On connaît la philosophie de Levinas qui a voulu inclure « toute » la réalité, et la mettre sous le regard de l’infini (« Totalité et Infini », thèse magistrale d’Emmanuel Levinas). Pourim est précisément cette célébration de la matérialité, inscrite dans l’infini. Dans ses « Si’hoth » sur Éloul, le Machguia'h de Mir, Rav Yérouham, a rappelé que l’homme vit dans une triple dimension : le MOI, l’AUTRE et le TRÈS HAUT. Trois versets résument ces 3 dimensions : un premier verset parle du Moi : il est écrit : « L’Éternel circoncira ton cœur et le cœur de tes enfants » (Dévarim 30, 6). Un deuxième verset vient ajouter la dimension de l’Autre : « occasions de faire des présents chacun à son prochain et (d’accorder) des dons aux pauvres » (Esther 9, 22). Le troisième verset est tiré du Cantique des Cantiques : « Je suis à mon bien-aimé et mon bien-aimé est à moi » (Cantique 6, 3) ; le bien-aimé est l’Éternel. Les 4 lettres initiales de ces 3 versets sont un acrostiche du terme ÉLOUL, le mois prévu pour la repentance. Trois directions dans ces 3 versets : le MOI (circoncision du cœur), l’AUTRE (charité envers les autres) et dimension VERTICALE vers D.ieu (prière – appartenir au Tout-Puissant).
Remarquons que ces 3 options s’inscrivent dans les Mitsvot liées à Pourim, c’est-à-dire dans la TOTALITÉ du CRÉÉ. En réalité, on sait que les 4 Mitsvot s’adressent au MOI (sens du repas de Pourim), à l’AUTRE (cadeaux au prochain et charité aux pauvres) et illustrent l’action cachée mais évidente (dans tout le développement de l’histoire) de la Transcendance. C’est ici la dimension qu’il faut découvrir et qui se manifeste clairement, dans une lecture immédiate de la Méguila. C’est Mordekhaï qui le dit à Esther de façon voilée : « Qui sait si ce n’est pas pour une conjoncture pareille que tu es parvenue à la royauté ? » (Esther 4, 14). La Providence divine, bien que non exprimée dans la Méguila, ne cesse jamais d’être présente.

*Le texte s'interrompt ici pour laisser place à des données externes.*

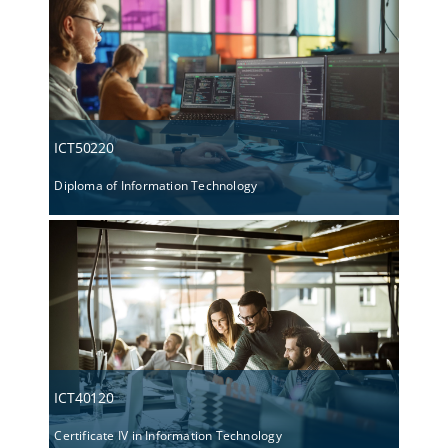
ICT50220
Diploma of Information Technology
ICT40120
Certificate IV in Information Technology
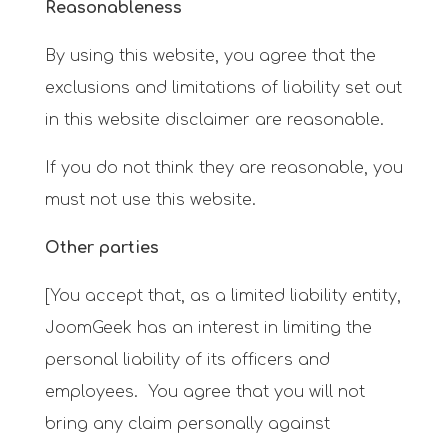
Reasonableness
By using this website, you agree that the
exclusions and limitations of liability set out
in this website disclaimer are reasonable.
If you do not think they are reasonable, you
must not use this website.
Other parties
[You accept that, as a limited liability entity,
JoomGeek has an interest in limiting the
personal liability of its officers and
employees. You agree that you will not
bring any claim personally against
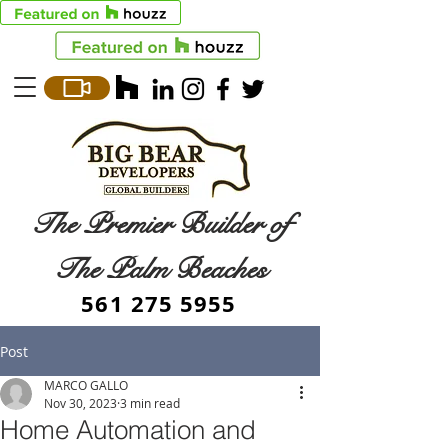
The Premier Builder of
The Palm Beaches
561 275 5955
Post
MARCO GALLO
Nov 30, 2023
3 min read
Home Automation and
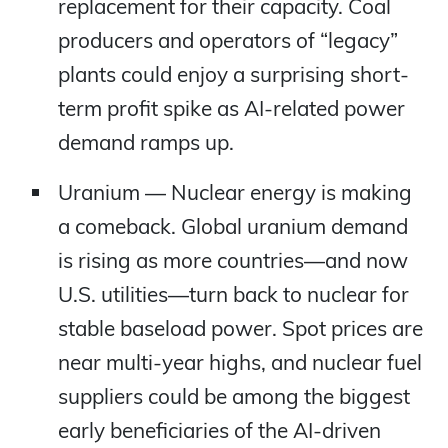
replacement for their capacity. Coal
producers and operators of “legacy”
plants could enjoy a surprising short-
term profit spike as AI-related power
demand ramps up.
Uranium — Nuclear energy is making
a comeback. Global uranium demand
is rising as more countries—and now
U.S. utilities—turn back to nuclear for
stable baseload power. Spot prices are
near multi-year highs, and nuclear fuel
suppliers could be among the biggest
early beneficiaries of the AI-driven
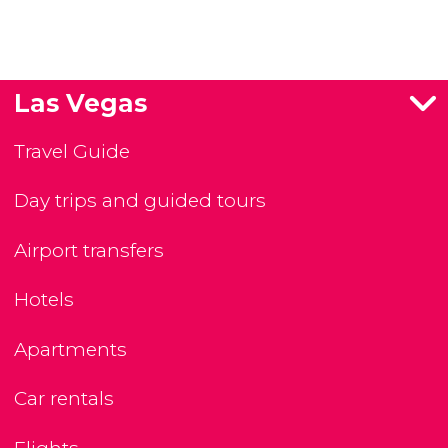
Las Vegas
Travel Guide
Day trips and guided tours
Airport transfers
Hotels
Apartments
Car rentals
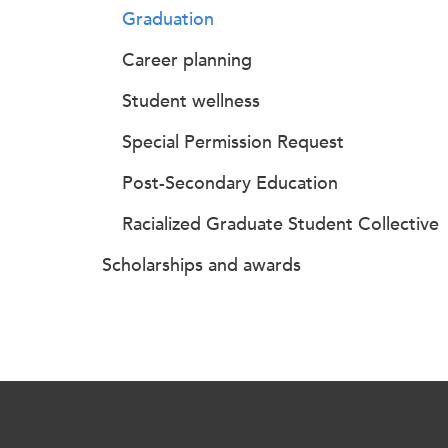
Graduation
Career planning
Student wellness
Special Permission Request
Post-Secondary Education
Racialized Graduate Student Collective
Scholarships and awards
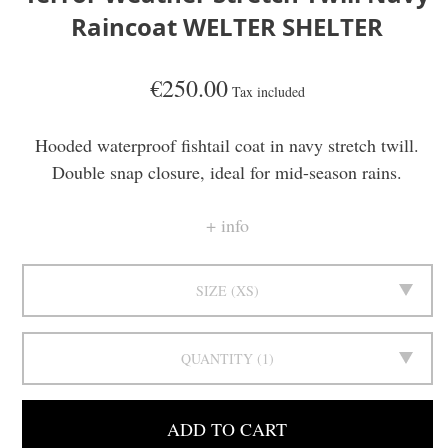
Raincoat WELTER SHELTER
€250.00
Tax included
Hooded waterproof fishtail coat in navy stretch twill.
Double snap closure, ideal for mid-season rains.
info
SIZE
XS
QUANTITY
1
ADD TO CART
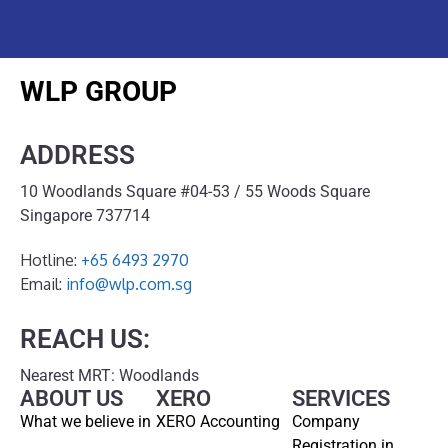
WLP GROUP
ADDRESS
10 Woodlands Square #04-53 / 55 Woods Square
Singapore 737714
Hotline:
+65 6493 2970
Email:
info@wlp.com.sg
REACH US:
Nearest MRT: Woodlands
ABOUT US
XERO
SERVICES
What we believe in
XERO Accounting
Company
Registration in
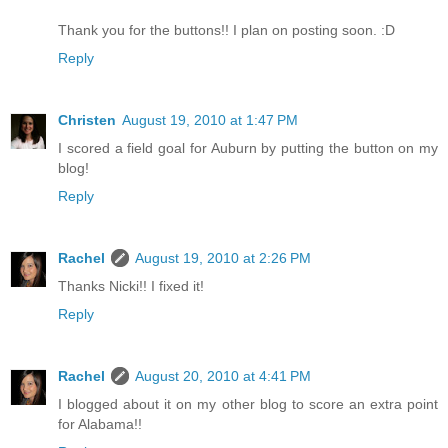
Thank you for the buttons!! I plan on posting soon. :D
Reply
Christen
August 19, 2010 at 1:47 PM
I scored a field goal for Auburn by putting the button on my
blog!
Reply
Rachel
August 19, 2010 at 2:26 PM
Thanks Nicki!! I fixed it!
Reply
Rachel
August 20, 2010 at 4:41 PM
I blogged about it on my other blog to score an extra point
for Alabama!!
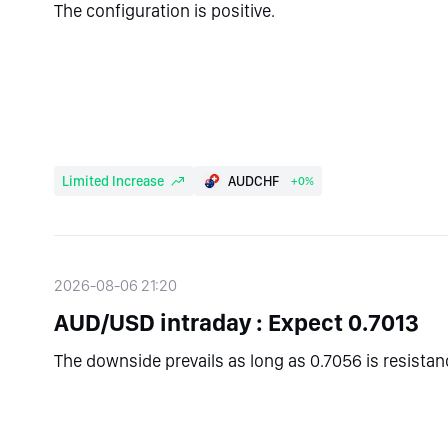
The configuration is positive.
Limited Increase
AUDCHF
+0%
2026-08-06 21:20
AUD/USD intraday : Expect 0.7013
The downside prevails as long as 0.7056 is resistan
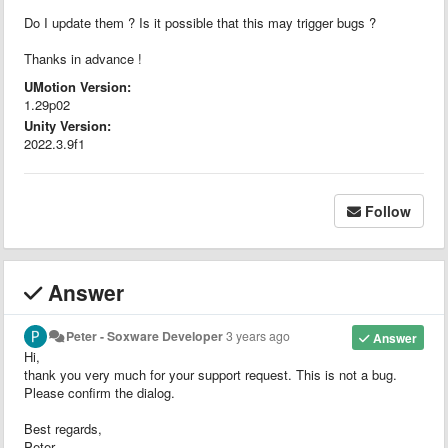
Do I update them ? Is it possible that this may trigger bugs ?
Thanks in advance !
UMotion Version:
1.29p02
Unity Version:
2022.3.9f1
Follow
Answer
Peter - Soxware Developer
3 years ago
Answer
Hi,
thank you very much for your support request. This is not a bug.
Please confirm the dialog.
Best regards,
Peter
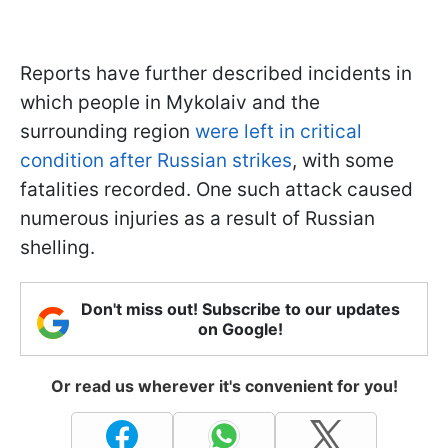
Reports have further described incidents in
which people in Mykolaiv and the
surrounding region
were left in critical
condition after Russian strikes
, with some
fatalities recorded. One such attack caused
numerous injuries as a result of Russian
shelling.
Don't miss out! Subscribe to our updates
on Google!
Or read us wherever it's convenient for you!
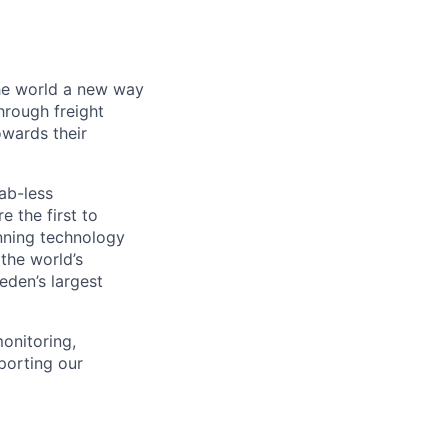
the world a new way
hrough freight
owards their
ab-less
 the first to
nning technology
the world’s
eden’s largest
monitoring,
porting our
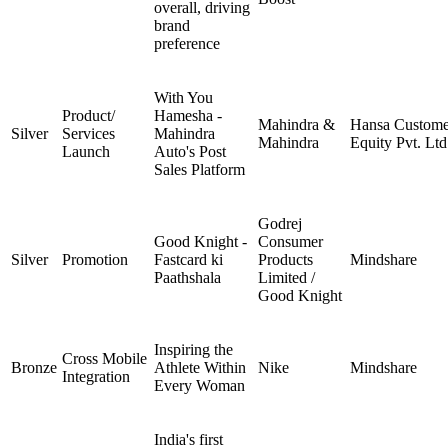
overall, driving
brand
preference
With You
Product/
Hamesha -
Mahindra &
Hansa Custome
Silver
Services
Mahindra
Mahindra
Equity Pvt. Ltd
Launch
Auto's Post
Sales Platform
Godrej
Good Knight -
Consumer
Silver
Promotion
Fastcard ki
Products
Mindshare
Paathshala
Limited /
Good Knight
Inspiring the
Cross Mobile
Bronze
Athlete Within
Nike
Mindshare
Integration
Every Woman
India's first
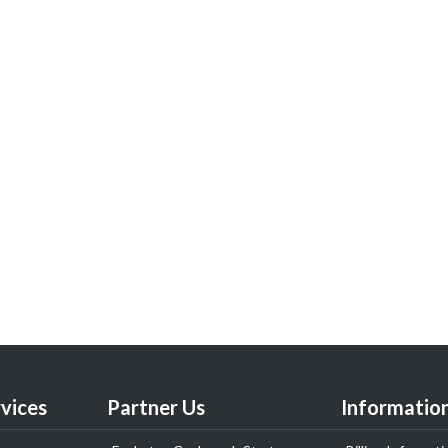
vices
Partner Us
Informatio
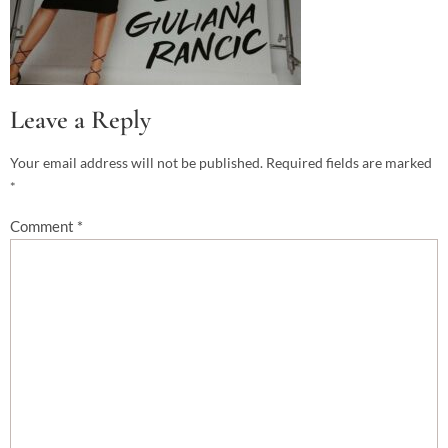
Leave a Reply
Your email address will not be published.
Required fields are marked
*
Comment
*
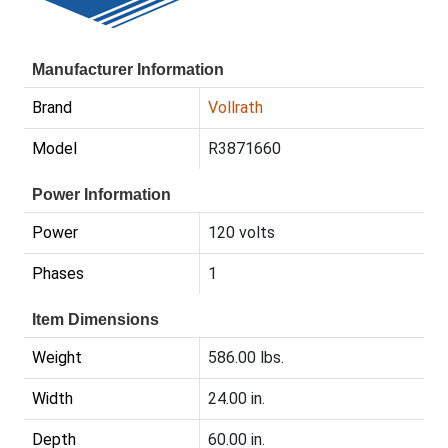
Manufacturer Information
Brand
Vollrath
Model
R3871660
Power Information
Power
120 volts
Phases
1
Item Dimensions
Weight
586.00 lbs.
Width
24.00 in.
Depth
60.00 in.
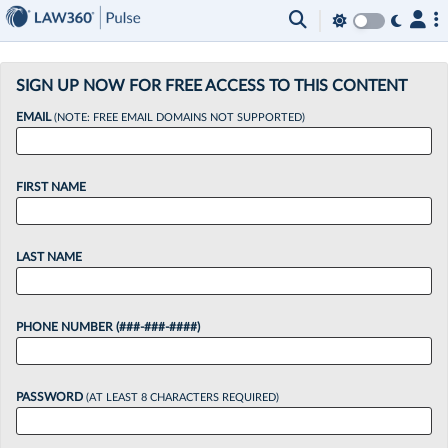
×
SIGN UP NOW FOR FREE ACCESS TO THIS CONTENT
EMAIL
(NOTE: FREE EMAIL DOMAINS NOT SUPPORTED)
FIRST NAME
LAST NAME
PHONE NUMBER (###-###-####)
PASSWORD
(AT LEAST 8 CHARACTERS REQUIRED)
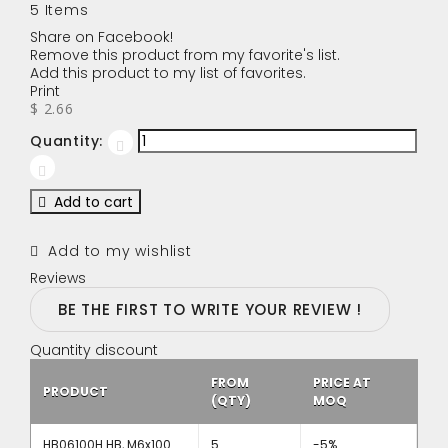
5
Items
Share on Facebook!
Remove this product from my favorite's list.
Add this product to my list of favorites.
Print
$ 2.66
Quantity:
Add to cart
Add to my wishlist
Reviews
BE THE FIRST TO WRITE YOUR REVIEW !
Quantity discount
FROM
PRICE AT
PRODUCT
(QTY)
MOQ
HB06100H HB, M6x100
5
-5%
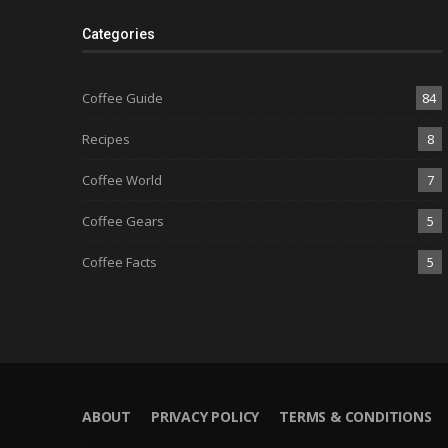
Categories
Coffee Guide
84
Recipes
8
Coffee World
7
Coffee Gears
5
Coffee Facts
5
ABOUT
PRIVACY POLICY
TERMS & CONDITIONS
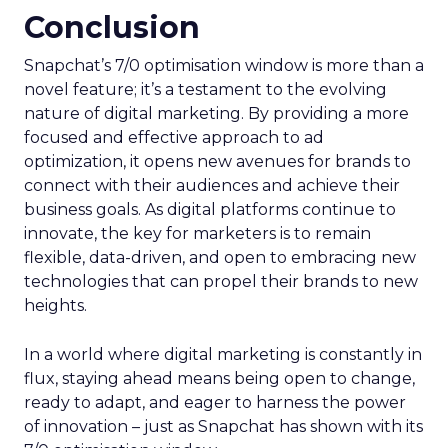
Conclusion
Snapchat’s 7/0 optimisation window is more than a
novel feature; it’s a testament to the evolving
nature of digital marketing. By providing a more
focused and effective approach to ad
optimization, it opens new avenues for brands to
connect with their audiences and achieve their
business goals. As digital platforms continue to
innovate, the key for marketers is to remain
flexible, data-driven, and open to embracing new
technologies that can propel their brands to new
heights.
In a world where digital marketing is constantly in
flux, staying ahead means being open to change,
ready to adapt, and eager to harness the power
of innovation – just as Snapchat has shown with its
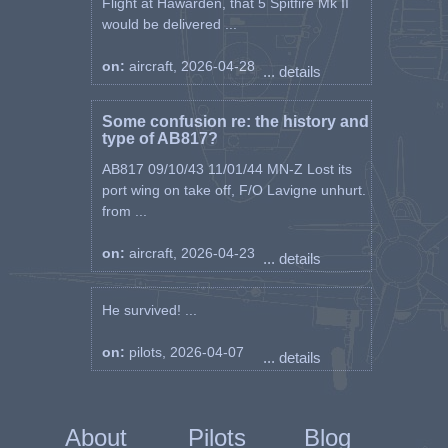
Flight at Hawarden, that 5 Spitfire Mk II
would be delivered ...
on:
aircraft, 2026-04-28
... details
Some confusion re: the history and
type of AB817?
AB817 09/10/43 11/01/44 MN-Z Lost its
port wing on take off, F/O Lavigne unhurt.
from ...
on:
aircraft, 2026-04-23
... details
He survived! ...
on:
pilots, 2026-04-07
... details
About
Pilots
Blog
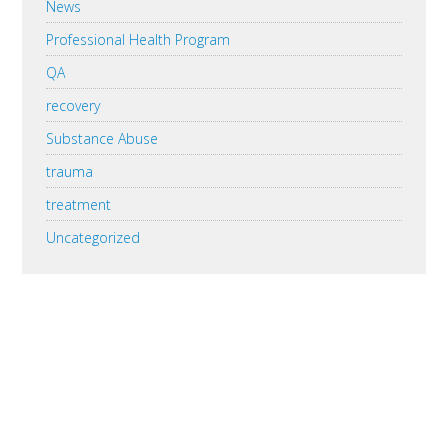
News
Professional Health Program
QA
recovery
Substance Abuse
trauma
treatment
Uncategorized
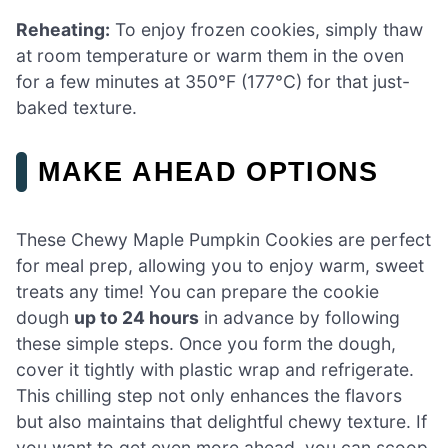
Reheating:
To enjoy frozen cookies, simply thaw
at room temperature or warm them in the oven
for a few minutes at 350°F (177°C) for that just-
baked texture.
MAKE AHEAD OPTIONS
These Chewy Maple Pumpkin Cookies are perfect
for meal prep, allowing you to enjoy warm, sweet
treats any time! You can prepare the cookie
dough
up to 24 hours
in advance by following
these simple steps. Once you form the dough,
cover it tightly with plastic wrap and refrigerate.
This chilling step not only enhances the flavors
but also maintains that delightful chewy texture. If
you want to get even more ahead, you can scoop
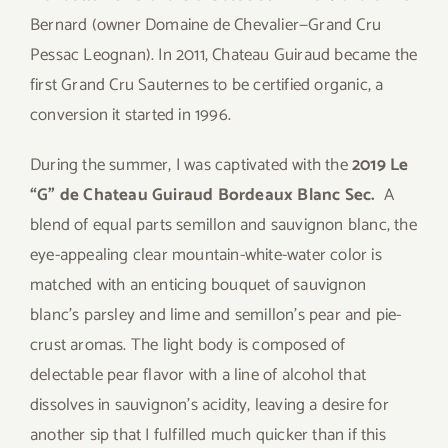
Bernard (owner Domaine de Chevalier—Grand Cru
Pessac Leognan). In 2011, Chateau Guiraud became the
first Grand Cru Sauternes to be certified organic, a
conversion it started in 1996.
During the summer, I was captivated with the
2019 Le
“G” de Chateau Guiraud Bordeaux Blanc Sec.
A
blend of equal parts semillon and sauvignon blanc, the
eye-appealing clear mountain-white-water color is
matched with an enticing bouquet of sauvignon
blanc’s parsley and lime and semillon’s pear and pie-
crust aromas. The light body is composed of
delectable pear flavor with a line of alcohol that
dissolves in sauvignon’s acidity, leaving a desire for
another sip that I fulfilled much quicker than if this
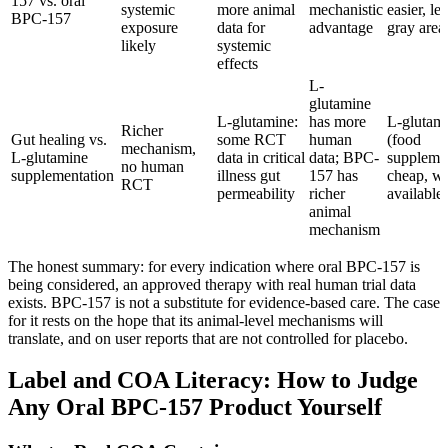
157 vs. oral
systemic
more animal
mechanistic
easier, le
BPC-157
exposure
data for
advantage
gray area
likely
systemic
effects
L-
glutamine
L-glutamine:
has more
L-glutam
Richer
Gut healing vs.
some RCT
human
(food
mechanism,
L-glutamine
data in critical
data; BPC-
suppleme
no human
supplementation
illness gut
157 has
cheap, wi
RCT
permeability
richer
available)
animal
mechanism
The honest summary: for every indication where oral BPC-157 is
being considered, an approved therapy with real human trial data
exists. BPC-157 is not a substitute for evidence-based care. The case
for it rests on the hope that its animal-level mechanisms will
translate, and on user reports that are not controlled for placebo.
Label and COA Literacy: How to Judge
Any Oral BPC-157 Product Yourself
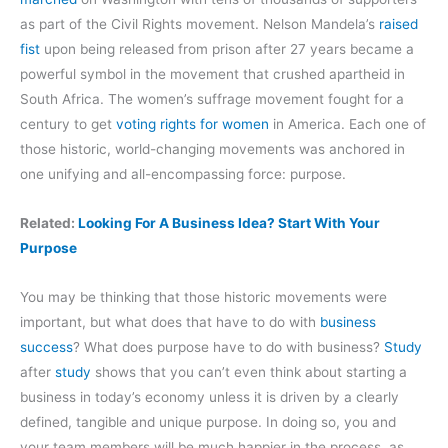
as part of the Civil Rights movement. Nelson Mandela’s
raised
fist
upon being released from prison after 27 years became a
powerful symbol in the movement that crushed apartheid in
South Africa. The women’s suffrage movement fought for a
century to get
voting rights for women
in America. Each one of
those historic, world-changing movements was anchored in
one unifying and all-encompassing force: purpose.
Related:
Looking For A Business Idea? Start With Your
Purpose
You may be thinking that those historic movements were
important, but what does that have to do with
business
success
? What does purpose have to do with business?
Study
after
study
shows that you can’t even think about starting a
business in today’s economy unless it is driven by a clearly
defined, tangible and unique purpose. In doing so, you and
your team members will be much happier in the process, as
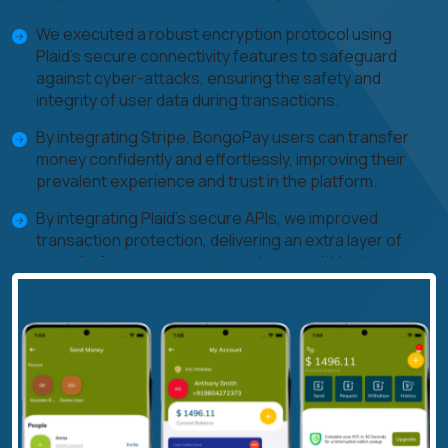
We executed a robust encryption protocol using
Plaid's secure connectivity features to safeguard
against cyber-attacks, ensuring the safety and
integrity of user data during transactions.
By integrating Stripe, BongoPay users can transfer
money confidently and effortlessly, improving their
prevalent experience and trust in the platform.
By integrating Plaid's secure APIs, we improved
transaction protection, delivering an extra layer of
security for user accounts and susceptible data.
We prioritize standard testing, safety checks, and
unique features, utilizing Plaid and Stripe capabilities to
enhance the platform's security and functionality,
ensuring continuous progress and user satisfaction.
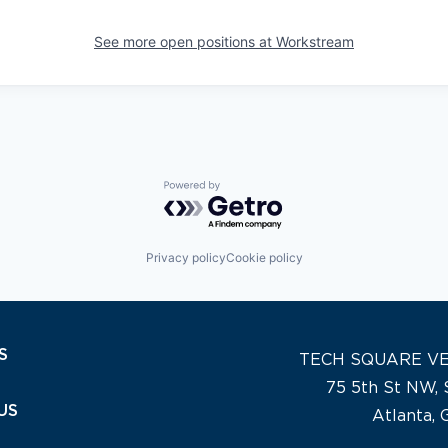
See more open positions at
Workstream
Powered by Getro.com
Privacy policy
Cookie policy
S
TECH SQUARE V
75 5th St NW, 
US
Atlanta,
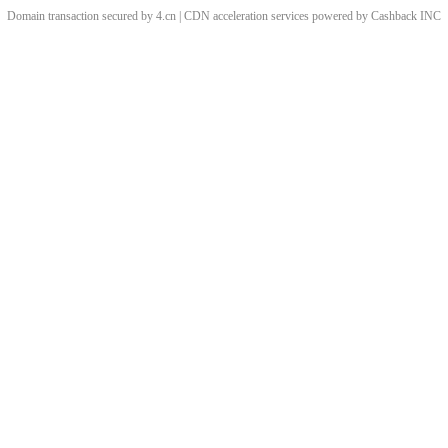
Domain transaction secured by 4.cn | CDN acceleration services powered by
Cashback
INC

Ne voit-on pas ici que Pourim représente la totalité matérielle ? Les faits rapportés dans la Méguila témoignent d'eux-mêmes, et il faut être aveugle pour ne pas lire les événements de l’Histoire. Cela est donc symbolisé par l’observance des 4 Mitsvot de Pourim, ainsi qu’on l’a relevé. Comme il s’agit, en réalité, du devenir de la création, la Méguila s’achève par cette promesse : « (Il importe) de commémorer et de célébrer ces jours, de génération en génération, dans chaque famille, dans chaque province, de ne pas laisser disparaître ces jours de Pourim, au milieu des Juifs, ni d’en effacer le souvenir du milieu de leurs descendants » (Esther 9, 28). Les Sages ajoutent que si toutes les fêtes devaient être annulées, Pourim resterait, car cette fête est le témoignage de l’action de la Transcendance, de la présence permanente de la Providence dans Sa création.